I am guessing you're asking what my parents did for a living?
My mother, when she worked, usually did bookkeeping, either at an automotive dealership or for my dad's repair business (assuming you're referring to the years when she was an active influence on my life, which was only my first 8 years). She dropped out of school after Grade 10, and her other education was a secretarial/bookkeeping course.
My dad did many things throughout his life. My grandfather owned a farm and sawmill (my dad was expected to help as much as he could). He was a mechanic, trucker, and rig worker. He could have been several other things, as he could design and build furniture, do artistic wood carving, and knew plumbing, welding, and so on. His formal education stopped at Grade 8 (common for people in his generation and his parents' generation who grew up on farms in this region). I am the first in the family to complete high school and go to college (neither of my grandparents got as far as high school as they were expected to work when they reached their teen years).

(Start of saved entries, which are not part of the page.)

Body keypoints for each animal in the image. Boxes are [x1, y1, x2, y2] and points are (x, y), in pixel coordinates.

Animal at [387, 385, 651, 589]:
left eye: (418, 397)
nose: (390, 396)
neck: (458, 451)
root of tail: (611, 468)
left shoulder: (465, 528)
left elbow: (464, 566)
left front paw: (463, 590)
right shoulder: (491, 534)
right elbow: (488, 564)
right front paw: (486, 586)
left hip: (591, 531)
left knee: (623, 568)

Now that you know this, why did you ask? Just because I grew up in a family of people who didn't have anywhere close to the formal academic education that's considered normal now, that doesn't mean they weren't lifelong learners (well, at least my dad and grandparents; my mother showed little interest in learning for pleasure, though she pushed me in my early years to the point of making me terrified to fail at anything).
My dad and grandparents all read voraciously, whether fiction, nonfiction, or newspapers. My grandparents watched the news, as did I.